Texto de origen:
Los profesores secundarios uruguayos no son los
mejores formados sobre la tierra, ni los más actualizados o complejos
cuando llega el momento de entender y discutir los detalles de su propia
situación. Están dominados, no hay duda alguna, por un corporativismo
miope, feo y atrabiliario, que va en contra de una mejor presentación de
las intuiciones que abundan entre los miembros individuales de la
profesión docente. Pero al menos tienen claro —por estar en la primera
línea de fuego del cinismo ambiente— que los supuestos valores de los
distintos sectores de “la sociedad” para la que supuestamente deben
educar están llenos de agujeros. Igual que Diógenes el Perro, tienen un
profundo desdén ante la torpeza del poder. La moderna
institucionalización de la enseñanza, que se modelizó y se realizó en el
siglo XIX, les asignó la importantísima tarea de ser la cinta de
conducción y comunicación de valores y saberes entre lo que es y lo que
debe ser. Pero con experiencia han aprendido que cuando tienen que
aplicarse a esa noble tarea, se les paga horrible, y se les asigna
condiciones de trabajo epistemológicamente imposibles: discutir
Shakespeare con estudiantes de 15 años que vienen de n
generaciones de familias sin libros ni lectura, que viven en un entorno
de cultura inmediata, oral, televisiva y virtual, en la que la escritura
como tecnología no juega ningún papel salvo el utilitario de escribir
mensajes de 180 caracteres máximo en un
celular sin tildes. Todo lo cual no sería un problema tan grande
si no fuese porque los demás “referentes” de la sociedad no creen que
sea fundamental aprender a escribir claramente, ni que valga la pena
perder ni cinco minutos conversando en serio con Shakespeare. Antes,
cuando
Sarmiento pensaba que alfabetizar y darle una cultura letrada
aunque sea general a las sociedades rioplatenses valía la pena, los
estudiantes tenían aun menos tradición letrada que los de ahora, pero la
sociedad pasaba el mensaje de que valía la pena, y la gente se lanzaba a
aprender, y lo lograba enseguida. Ahora no se pasa ese mensaje.

Solicitud de trabajo A:
Responda, a partir del texto sobre los profesores secundarios uruguayos:
(i) ¿Con qué figura compara el texto a los profesores por su profundo desdén ante la torpeza del poder?
(ii) ¿En qué siglo se modelizó y se realizó la moderna institucionalización de la enseñanza?
(iii) ¿Cuántos caracteres como máximo tienen los mensajes que se escriben en un celular sin tildes?
Solicitud de trabajo B:
Prosiga el texto sobre los profesores secundarios uruguayos a partir de la frase «Ahora no se pasa ese mensaje.»

Listado mostrado:

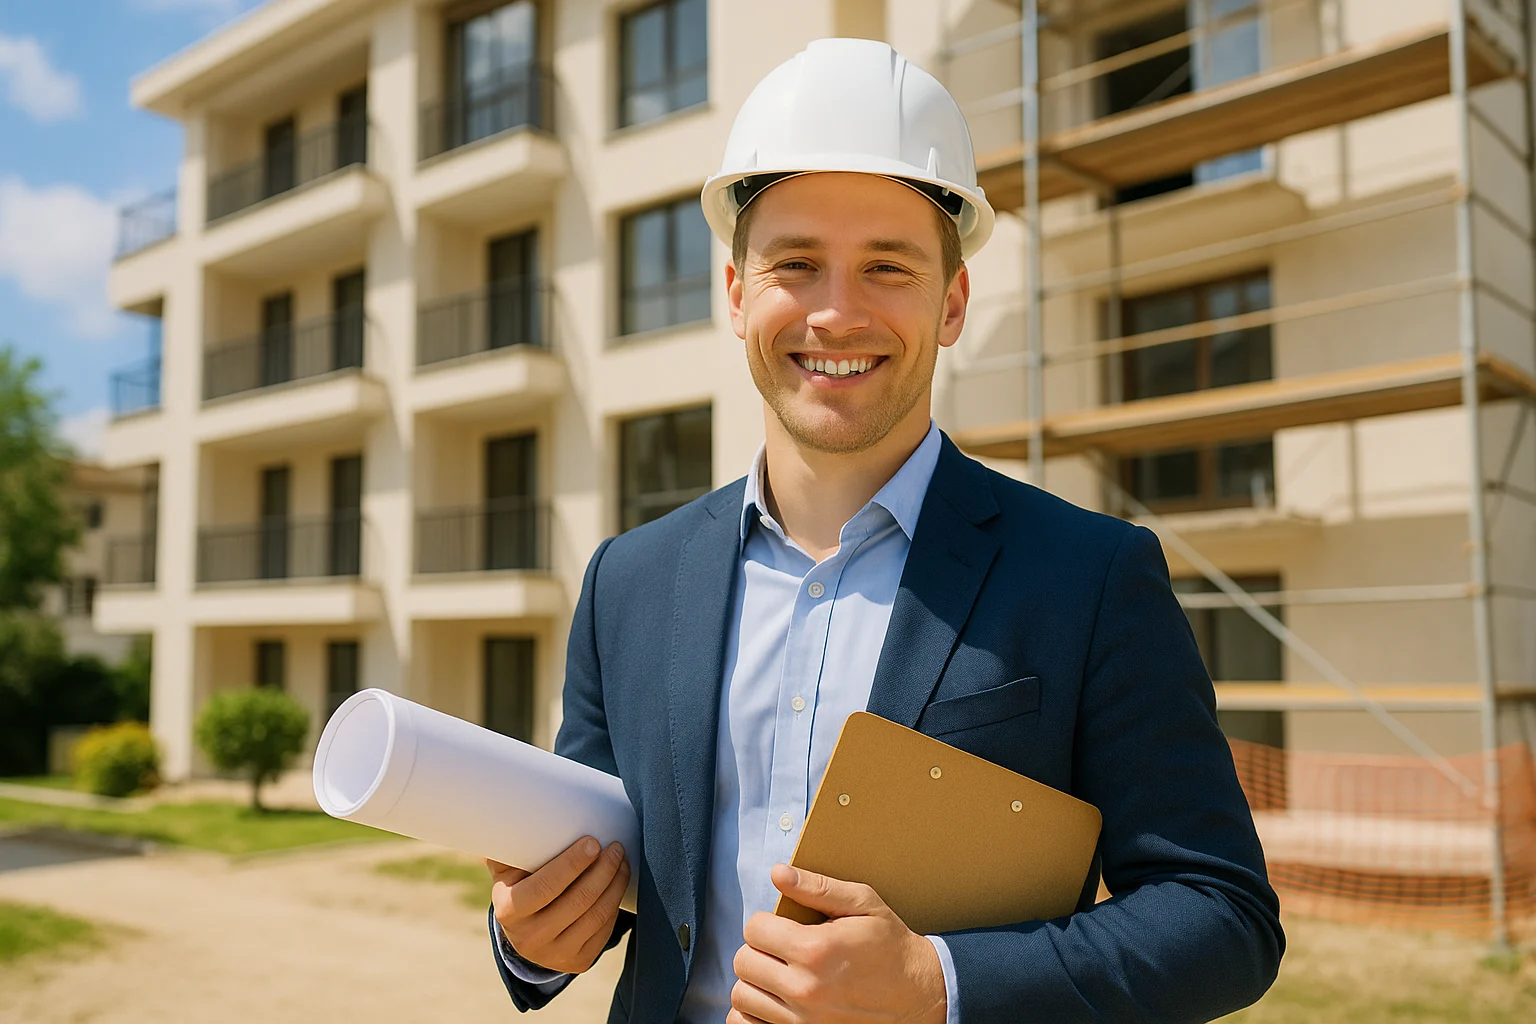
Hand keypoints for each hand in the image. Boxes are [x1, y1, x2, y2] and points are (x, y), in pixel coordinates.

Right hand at [486, 836, 629, 974]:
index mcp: (509, 909)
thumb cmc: (520, 882)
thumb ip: (508, 842)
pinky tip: (619, 882)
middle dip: (602, 870)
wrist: (526, 929)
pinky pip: (603, 930)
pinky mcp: (577, 961)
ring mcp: (555, 954)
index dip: (571, 864)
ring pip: (596, 916)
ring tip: (622, 859)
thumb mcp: (507, 867)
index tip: (592, 842)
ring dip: (615, 883)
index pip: (544, 887)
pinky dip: (615, 903)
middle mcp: (529, 938)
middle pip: (577, 901)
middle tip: (615, 846)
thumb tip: (506, 804)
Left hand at [728, 864, 946, 1023]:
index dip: (766, 922)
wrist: (918, 995)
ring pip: (742, 996)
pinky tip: (774, 999)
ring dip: (755, 981)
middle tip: (780, 948)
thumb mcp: (863, 905)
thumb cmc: (891, 946)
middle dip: (758, 949)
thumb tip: (778, 873)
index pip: (754, 929)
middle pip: (744, 962)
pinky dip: (754, 1012)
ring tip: (778, 973)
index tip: (781, 926)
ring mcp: (802, 1021)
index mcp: (815, 950)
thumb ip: (818, 887)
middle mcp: (804, 989)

Respuesta escrita A:
(i) Con Diógenes el Perro.
(ii) En el siglo XIX.
(iii) 180 caracteres.

Respuesta escrita B:
De ninguna manera pasa por mi mente la
simplificación de que deberíamos educar hoy a la Sarmiento y para una
sociedad exclusiva o mayormente letrada como la de los dos siglos
pasados, porque esa sociedad no existe más ni volverá a existir en el
futuro. Pero sí que tenemos pendiente la discusión de cuál es el lugar
de lo escrito en el conjunto de la comunicación y el poder
contemporáneo, y cuánto libera a cualquier ciudadano ser educado en esos
dominios. Por el momento, mi posición es simple: cuanto menos crítico es
un ciudadano en términos de la cultura escrita y su manejo del saber por
escrito, más fácil es engañarlo. Los resultados de esta evidente tesis
están a la vista en la distancia cada vez mayor entre el saber
científico o humanístico de primera categoría, y el conocimiento social
general. También, y es más preocupante, entre el saber que informa las
decisiones políticas de alto nivel —que es siempre en alguna medida saber
escrito— y el conocimiento de los motivos de esas decisiones por parte
del ciudadano.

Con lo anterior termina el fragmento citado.